Where you suspect that money may have been paid through an underground bank, you should give serious consideration to submitting a suspicious activity report (SAR) through your firm’s MLRO. In addition to the reasons for your suspicion, you can add context to your report by making it clear:

that you suspect the use of underground banking services for the purposes of money laundering

  • why you have that suspicion
  • the nature of the client
  • the nature of the transaction
  • what due diligence you have conducted, and
  • any information you have gathered concerning the client’s original source of funds and source of wealth and which may help to legitimise the funds in question.

Adding detail and context to a SAR report both improves the intelligence picture of how money is moved from China and will ensure the appropriate identification of money laundering.

Due diligence on people and businesses

Chinese names are of limited use in identifying individuals, with well over half of mainland Chinese people sharing only 100 family names. Furthermore, names are recorded officially in Chinese characters, with a number of different characters often being written identically in English script. Even with a date of birth added, you are likely to find that there are dozens, if not hundreds, of Chinese people called Wang Jianguo who were born on the 1 August 1955.

However, identifying and verifying the identity of a Chinese client is not an insurmountable task. Passports are individually issued and generally reliable forms of identification. They also show the individual’s name in Chinese characters as well as Western script. More useful still is the Chinese identity card containing the individual’s official ID number. This number is central to numerous official Chinese processes and is generally memorised by individuals at an early age. The number itself conveys personal and easily extracted information about the client, including their date and place of birth and their gender.

In relation to Chinese corporations, any legitimate company with an international footprint should be registered online and should be able to produce copies of their formal business registration documents showing company information such as their name and principal place of business and the name of the individual authorised to act on their behalf. Basic company information is available from the Chinese National Enterprise Credit Information Publicity System website, although at this time it is only available in Chinese.

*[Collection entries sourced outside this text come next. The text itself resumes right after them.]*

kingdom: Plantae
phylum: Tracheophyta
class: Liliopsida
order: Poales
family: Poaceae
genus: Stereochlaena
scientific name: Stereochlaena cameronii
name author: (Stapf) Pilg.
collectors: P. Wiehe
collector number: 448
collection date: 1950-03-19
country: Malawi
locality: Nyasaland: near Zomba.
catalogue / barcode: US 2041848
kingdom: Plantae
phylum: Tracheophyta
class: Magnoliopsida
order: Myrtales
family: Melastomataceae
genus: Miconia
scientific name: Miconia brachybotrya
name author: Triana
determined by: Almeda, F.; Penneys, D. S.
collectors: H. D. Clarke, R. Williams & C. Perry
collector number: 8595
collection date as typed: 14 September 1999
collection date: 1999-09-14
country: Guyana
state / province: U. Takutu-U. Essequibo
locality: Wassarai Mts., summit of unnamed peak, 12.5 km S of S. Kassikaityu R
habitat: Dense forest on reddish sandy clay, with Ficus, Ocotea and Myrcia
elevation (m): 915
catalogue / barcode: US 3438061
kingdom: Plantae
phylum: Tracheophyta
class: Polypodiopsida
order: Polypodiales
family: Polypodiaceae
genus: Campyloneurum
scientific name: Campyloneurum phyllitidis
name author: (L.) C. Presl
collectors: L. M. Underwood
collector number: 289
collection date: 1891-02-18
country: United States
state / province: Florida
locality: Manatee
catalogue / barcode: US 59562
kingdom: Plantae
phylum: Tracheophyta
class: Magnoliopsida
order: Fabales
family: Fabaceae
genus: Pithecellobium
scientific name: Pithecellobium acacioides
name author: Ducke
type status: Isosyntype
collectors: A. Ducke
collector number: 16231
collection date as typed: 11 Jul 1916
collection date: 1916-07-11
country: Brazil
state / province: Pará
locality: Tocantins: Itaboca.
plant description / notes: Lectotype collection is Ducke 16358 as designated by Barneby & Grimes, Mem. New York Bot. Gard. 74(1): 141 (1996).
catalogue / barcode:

Firms working with a Chinese client should consider instructing a specialist compliance service with appropriate language skills, the cost of which is likely to be substantially less than the cost of a regulatory penalty for conducting inadequate due diligence. These services can be used to carry out effective ID verification, access key online data, search for adverse media in Chinese, and add cultural context to your engagement with an important client base.

Managing risk

Underground banking and daigou has accrued a (not entirely deserved) reputation as a criminal process. Law firms, together with the rest of UK business, law enforcement and government need to strike a careful balance between identifying, managing and mitigating risk, while continuing to engage positively with emerging markets. Proper risk management comes not from a reluctance to engage with higher risk customers, nor from reckless abandonment of due diligence principles, but rather from building understanding, engagement, and ultimately informed knowledge and capacity to work effectively with your clients.